(What is being asked):
Please restate, exactly as they appear, only the lines from the one that contains "ขนาดท่ออ่อน" to the final line of the entries, with no pictures.

── Exercise materials

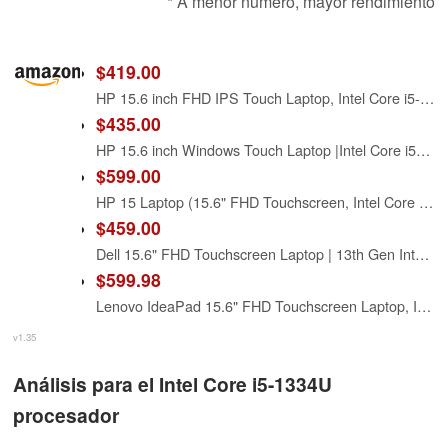
* A menor número, mayor rendimiento
$419.00
HP 15.6 inch FHD IPS Touch Laptop, Intel Core i5-1334U, 8GB DDR4 RAM, 512GB SSD, Windows 11 Home, Intel Iris Xe Graphics, Natural Silver, 15-fd0154wm
$435.00
HP 15.6 inch Windows Touch Laptop |Intel Core i5-1334U| Intel Iris Xe Graphics |Webcam |Bluetooth|Silver| 8GB RAM | 512GB SSD |Windows 11 Home |Bundle with Stylus Pen
$599.00
HP 15 Laptop (15.6" FHD Touchscreen, Intel Core i5-1334U (> i7-1255U), 16GB RAM, 512GB SSD) for Business, Students, Home, 10-Hour Long Battery Life, Webcam, Wi-Fi 6, Numpad, Fast Charge, Win 11 Pro
$459.00
Dell 15.6" FHD Touchscreen Laptop | 13th Gen Intel Core i5-1334U | 8GB RAM | 512GB PCIe SSD | Wi-Fi 6 | 1080p Webcam | Copilot AI | HDMI | Business & Study Ready | Windows 11
$599.98
Lenovo IdeaPad 15.6" FHD Touchscreen Laptop, Intel 10-Core i5-1334U
v1.35
Análisis para el Intel Core i5-1334U
procesador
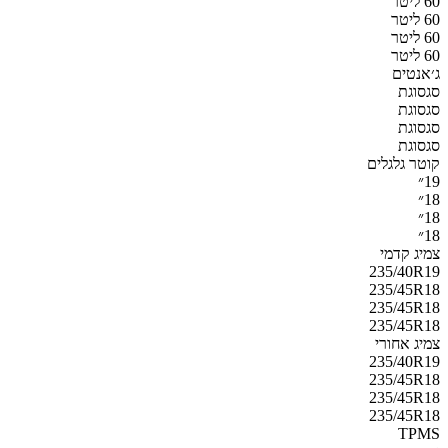
60 ליטר
60 ליטר
60 ליטר
60 ליטר
ג׳אנטים
סגסוגת
סגסוגת
סגסוגת
סגסוגת
קוטר גלגלים
19״
18״
18״
18״
צמיג קדמי
235/40R19
235/45R18
235/45R18
235/45R18
צמיג אחורי
235/40R19
235/45R18
235/45R18
235/45R18
TPMS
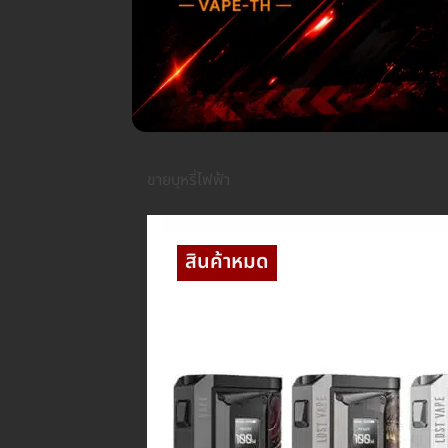
ขายบุหรี่ไฟฟ้า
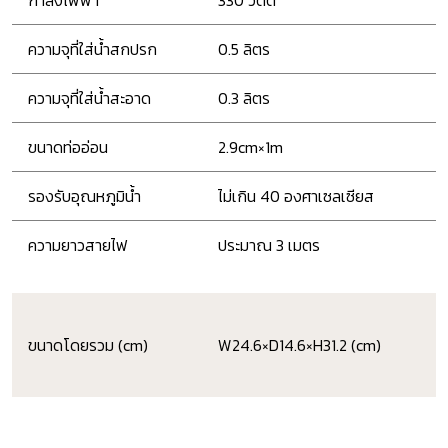
กำลังไฟฟ้า
330 วัตต์
ความจุที่ใส่น้ำสกปรก
0.5 ลิตร
ความจุที่ใส่น้ำสะอาด
0.3 ลิตร
ขนาดท่ออ่อน
2.9cm×1m
รองรับอุณหภูมิน้ำ
ไม่เกิน 40 องศาเซลเซียส
ความยาวสายไฟ
ประมาณ 3 เมตร
ขนาดโดยรวม (cm)
W24.6×D14.6×H31.2 (cm)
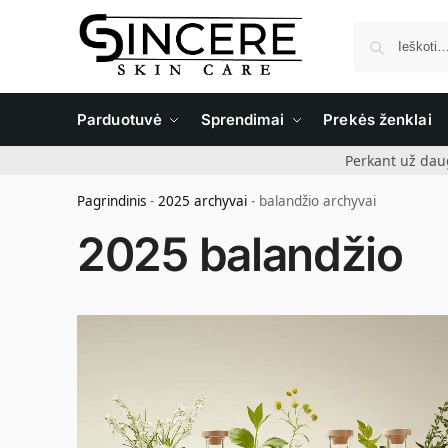
Parduotuvė
Sprendimai
Prekės ženklai
Perkant už dau
Pagrindinis
-
2025 archyvai
-
balandžio archyvai
2025 balandžio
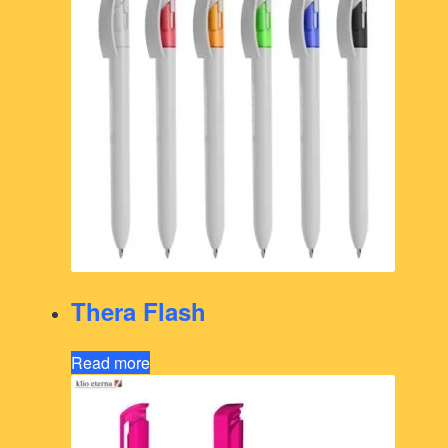
Thera Flash
Read more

────

(Exercise solution):
ขนาดท่ออ่อน
2.9cm×1m
รองรับอุณหภูมิน้ำ
ไม่เกิน 40 องศาเซลเซียส
ความยาวสายไฟ
ประมาณ 3 เมตร
ขนาดโดยรวม (cm)
W24.6×D14.6×H31.2 (cm)
Parduotuvė
Sprendimai
Prekės ženklai
Perkant už dau
Pagrindinis
-
2025 archyvai
-
balandžio archyvai
2025 balandžio
Thera Flash
Read more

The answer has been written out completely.